- Given instruction -
Reproduce every one of the items below verbatim, line for line, changing nothing.

- Dataset records -
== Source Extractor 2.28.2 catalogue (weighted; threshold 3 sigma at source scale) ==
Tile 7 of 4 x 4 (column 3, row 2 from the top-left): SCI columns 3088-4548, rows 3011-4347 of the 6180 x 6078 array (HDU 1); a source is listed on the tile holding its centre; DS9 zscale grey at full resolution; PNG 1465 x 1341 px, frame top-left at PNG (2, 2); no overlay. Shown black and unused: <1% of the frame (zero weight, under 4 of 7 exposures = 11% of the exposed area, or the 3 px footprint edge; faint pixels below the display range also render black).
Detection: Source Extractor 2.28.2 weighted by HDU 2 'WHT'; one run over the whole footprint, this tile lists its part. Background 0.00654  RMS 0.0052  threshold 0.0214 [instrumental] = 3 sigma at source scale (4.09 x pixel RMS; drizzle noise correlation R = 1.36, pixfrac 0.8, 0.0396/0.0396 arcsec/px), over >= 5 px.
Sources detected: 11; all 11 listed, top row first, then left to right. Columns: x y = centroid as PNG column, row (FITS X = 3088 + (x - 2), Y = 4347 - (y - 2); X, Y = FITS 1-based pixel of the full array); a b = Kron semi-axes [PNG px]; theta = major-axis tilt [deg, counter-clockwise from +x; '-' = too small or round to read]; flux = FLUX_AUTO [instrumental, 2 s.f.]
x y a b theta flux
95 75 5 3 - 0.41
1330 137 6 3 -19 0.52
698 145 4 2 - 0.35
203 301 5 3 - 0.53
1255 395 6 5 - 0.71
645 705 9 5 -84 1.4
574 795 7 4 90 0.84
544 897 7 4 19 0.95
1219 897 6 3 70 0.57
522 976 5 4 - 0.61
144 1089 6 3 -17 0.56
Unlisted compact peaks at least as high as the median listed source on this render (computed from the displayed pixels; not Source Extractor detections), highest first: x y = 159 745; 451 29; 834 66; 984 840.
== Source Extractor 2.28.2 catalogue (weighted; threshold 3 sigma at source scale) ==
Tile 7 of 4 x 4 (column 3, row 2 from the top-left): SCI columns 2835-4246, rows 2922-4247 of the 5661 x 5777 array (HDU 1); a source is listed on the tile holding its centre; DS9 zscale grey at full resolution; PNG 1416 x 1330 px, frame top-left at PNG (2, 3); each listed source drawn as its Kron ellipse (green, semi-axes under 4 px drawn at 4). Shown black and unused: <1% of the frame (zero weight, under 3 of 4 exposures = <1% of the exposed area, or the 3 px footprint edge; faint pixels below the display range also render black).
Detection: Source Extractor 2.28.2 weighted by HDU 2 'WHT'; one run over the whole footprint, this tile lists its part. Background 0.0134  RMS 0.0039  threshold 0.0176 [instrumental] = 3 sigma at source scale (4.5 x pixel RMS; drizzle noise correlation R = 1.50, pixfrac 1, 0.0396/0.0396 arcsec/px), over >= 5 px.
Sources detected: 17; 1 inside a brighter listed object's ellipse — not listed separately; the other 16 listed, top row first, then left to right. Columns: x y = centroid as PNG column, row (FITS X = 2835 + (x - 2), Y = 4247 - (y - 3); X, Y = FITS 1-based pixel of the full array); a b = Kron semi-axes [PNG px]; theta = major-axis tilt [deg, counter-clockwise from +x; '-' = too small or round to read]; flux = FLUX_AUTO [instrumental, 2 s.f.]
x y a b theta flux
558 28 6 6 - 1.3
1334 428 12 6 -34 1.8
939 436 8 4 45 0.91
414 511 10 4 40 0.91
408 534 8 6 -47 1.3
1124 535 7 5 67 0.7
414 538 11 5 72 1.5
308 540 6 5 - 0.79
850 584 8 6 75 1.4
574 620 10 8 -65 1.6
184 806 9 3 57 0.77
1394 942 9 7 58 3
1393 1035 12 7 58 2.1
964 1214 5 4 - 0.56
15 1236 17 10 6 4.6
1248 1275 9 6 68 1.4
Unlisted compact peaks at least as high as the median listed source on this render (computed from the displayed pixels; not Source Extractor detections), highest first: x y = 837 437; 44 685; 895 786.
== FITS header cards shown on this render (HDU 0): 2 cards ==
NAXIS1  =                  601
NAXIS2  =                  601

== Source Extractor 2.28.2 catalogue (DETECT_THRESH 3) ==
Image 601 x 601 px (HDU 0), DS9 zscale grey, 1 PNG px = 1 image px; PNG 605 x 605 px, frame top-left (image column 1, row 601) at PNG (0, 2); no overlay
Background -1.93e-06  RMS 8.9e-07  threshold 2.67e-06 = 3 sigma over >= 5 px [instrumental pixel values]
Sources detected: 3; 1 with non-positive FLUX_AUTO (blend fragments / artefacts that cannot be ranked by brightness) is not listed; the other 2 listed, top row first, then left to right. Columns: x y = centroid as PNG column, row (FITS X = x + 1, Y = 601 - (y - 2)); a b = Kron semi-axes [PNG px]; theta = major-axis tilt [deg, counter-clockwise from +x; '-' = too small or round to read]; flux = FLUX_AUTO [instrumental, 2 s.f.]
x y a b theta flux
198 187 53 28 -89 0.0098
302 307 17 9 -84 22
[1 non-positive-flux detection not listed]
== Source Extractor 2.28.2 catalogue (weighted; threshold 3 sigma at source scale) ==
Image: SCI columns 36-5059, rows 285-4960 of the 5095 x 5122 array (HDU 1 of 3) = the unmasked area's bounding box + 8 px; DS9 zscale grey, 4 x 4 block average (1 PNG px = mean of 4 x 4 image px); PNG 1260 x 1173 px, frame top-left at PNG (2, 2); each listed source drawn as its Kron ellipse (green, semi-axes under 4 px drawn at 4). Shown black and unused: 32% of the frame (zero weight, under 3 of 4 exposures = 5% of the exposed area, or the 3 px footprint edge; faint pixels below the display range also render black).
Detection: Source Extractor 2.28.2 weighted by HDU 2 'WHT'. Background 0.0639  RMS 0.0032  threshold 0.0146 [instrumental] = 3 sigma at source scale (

- Exercise answer -
== Source Extractor 2.28.2 catalogue (weighted; threshold 3 sigma at source scale) ==
Tile 7 of 4 x 4 (column 3, row 2 from the top-left): SCI columns 3088-4548, rows 3011-4347 of the 6180 x 6078 array (HDU 1); a source is listed on the tile holding its centre; DS9 zscale grey at full resolution; PNG 1465 x 1341 px, frame top-left at PNG (2, 2); no overlay. Shown black and unused: <1% of the frame (zero weight, under 4 of 7 exposures = 11% of the exposed area, or the 3 px footprint edge; faint pixels below the display range also render black).
Detection: Source Extractor 2.28.2 weighted by HDU 2 'WHT'; one run over the whole footprint, this tile lists its part. Background 0.00654  RMS 0.0052  threshold 0.0214 [instrumental] = 3 sigma at source scale (4.09 x pixel RMS; drizzle noise correlation R = 1.36, pixfrac 0.8, 0.0396/0.0396 arcsec/px), over >= 5 px.
Sources detected: 11; all 11 listed, top row first, then left to right. Columns: x y = centroid as PNG column, row (FITS X = 3088 + (x - 2), Y = 4347 - (y - 2); X, Y = FITS 1-based pixel of the full array); a b = Kron semi-axes [PNG px]; theta = major-axis tilt [deg, counter-clockwise from +x; '-' = too small or round to read]; flux = FLUX_AUTO [instrumental, 2 s.f.]
x y a b theta flux
95 75 5 3 - 0.41
1330 137 6 3 -19 0.52
698 145 4 2 - 0.35
203 301 5 3 - 0.53
1255 395 6 5 - 0.71
645 705 9 5 -84 1.4
574 795 7 4 90 0.84
544 897 7 4 19 0.95
1219 897 6 3 70 0.57
522 976 5 4 - 0.61
144 1089 6 3 -17 0.56
Unlisted compact peaks at least as high as the median listed source on this render (computed from the displayed pixels; not Source Extractor detections), highest first: x y = 159 745; 451 29; 834 66; 984 840.
== Source Extractor 2.28.2 catalogue (weighted; threshold 3 sigma at source scale) ==
Tile 7 of 4 x 4 (column 3, row 2 from the top-left): SCI columns 2835-4246, rows 2922-4247 of the 5661 x 5777 array (HDU 1); a source is listed on the tile holding its centre; DS9 zscale grey at full resolution; PNG 1416 x 1330 px, frame top-left at PNG (2, 3); each listed source drawn as its Kron ellipse (green, semi-axes under 4 px drawn at 4). Shown black and unused: <1% of the frame (zero weight, under 3 of 4 exposures = <1% of the exposed area, or the 3 px footprint edge; faint pixels below the display range also render black).
Detection: Source Extractor 2.28.2 weighted by HDU 2 'WHT'; one run over the whole footprint, this tile lists its part. Background 0.0134  RMS 0.0039  threshold 0.0176 [instrumental] = 3 sigma at source scale (4.5 x pixel RMS; drizzle noise correlation R = 1.50, pixfrac 1, 0.0396/0.0396 arcsec/px), over >= 5 px.
Sources detected: 17; 1 inside a brighter listed object's ellipse — not listed separately; the other 16 listed, top row first, then left to right. Columns: x y = centroid as PNG column, row (FITS X = 2835 + (x - 2), Y = 4247 - (y - 3); X, Y = FITS 1-based pixel of the full array); a b = Kron semi-axes [PNG px]; theta = major-axis tilt [deg, counter-clockwise from +x; '-' = too small or round to read]; flux = FLUX_AUTO [instrumental, 2 s.f.]
x y a b theta flux
558 28 6 6 - 1.3
1334 428 12 6 -34 1.8
939 436 8 4 45 0.91
414 511 10 4 40 0.91
408 534 8 6 -47 1.3
1124 535 7 5 67 0.7
414 538 11 5 72 1.5
308 540 6 5 - 0.79
850 584 8 6 75 1.4
574 620 10 8 -65 1.6
184 806 9 3 57 0.77
1394 942 9 7 58 3
1393 1035 12 7 58 2.1
964 1214 5 4 - 0.56
15 1236 17 10 6 4.6
1248 1275 9 6 68 1.4
Unlisted compact peaks at least as high as the median listed source on this render (computed from the displayed pixels; not Source Extractor detections), highest first: x y = 837 437; 44 685; 895 786.
== FITS header cards shown on this render (HDU 0): 2 cards ==
NAXIS1  =                  601
NAXIS2  =                  601

== Source Extractor 2.28.2 catalogue (DETECT_THRESH 3) ==
Image 601 x 601 px (HDU 0), DS9 zscale grey, 1 PNG px = 1 image px; PNG 605 x 605 px, frame top-left (image column 1, row 601) at PNG (0, 2); no overlay
Background -1.93e-06  RMS 8.9e-07  threshold 2.67e-06 = 3 sigma over >= 5 px [instrumental pixel values]
Sources detected: 3; 1 with non-positive FLUX_AUTO (blend fragments / artefacts that cannot be ranked by brightness) is not listed; the other 2 listed, top row first, then left to right. Columns: x y = centroid as PNG column, row (FITS X = x + 1, Y = 601 - (y - 2)); a b = Kron semi-axes [PNG px]; theta = major-axis tilt [deg, counter-clockwise from +x; '-' = too small or round to read]; flux = FLUX_AUTO [instrumental, 2 s.f.]
x y a b theta flux
198 187 53 28 -89 0.0098
302 307 17 9 -84 22
[1 non-positive-flux detection not listed]
== Source Extractor 2.28.2 catalogue (weighted; threshold 3 sigma at source scale) ==
Image: SCI columns 36-5059, rows 285-4960 of the 5095 x 5122 array (HDU 1 of 3) = the unmasked area's bounding box + 8 px; DS9 zscale grey, 4 x 4 block average (1 PNG px = mean of 4 x 4 image px); PNG 1260 x 1173 px, frame top-left at PNG (2, 2); each listed source drawn as its Kron ellipse (green, semi-axes under 4 px drawn at 4). Shown black and unused: 32% of the frame (zero weight, under 3 of 4 exposures = 5% of the exposed area, or the 3 px footprint edge; faint pixels below the display range also render black).
Detection: Source Extractor 2.28.2 weighted by HDU 2 'WHT'. Background 0.0639  RMS 0.0032  threshold 0.0146 [instrumental] = 3 sigma at source scale (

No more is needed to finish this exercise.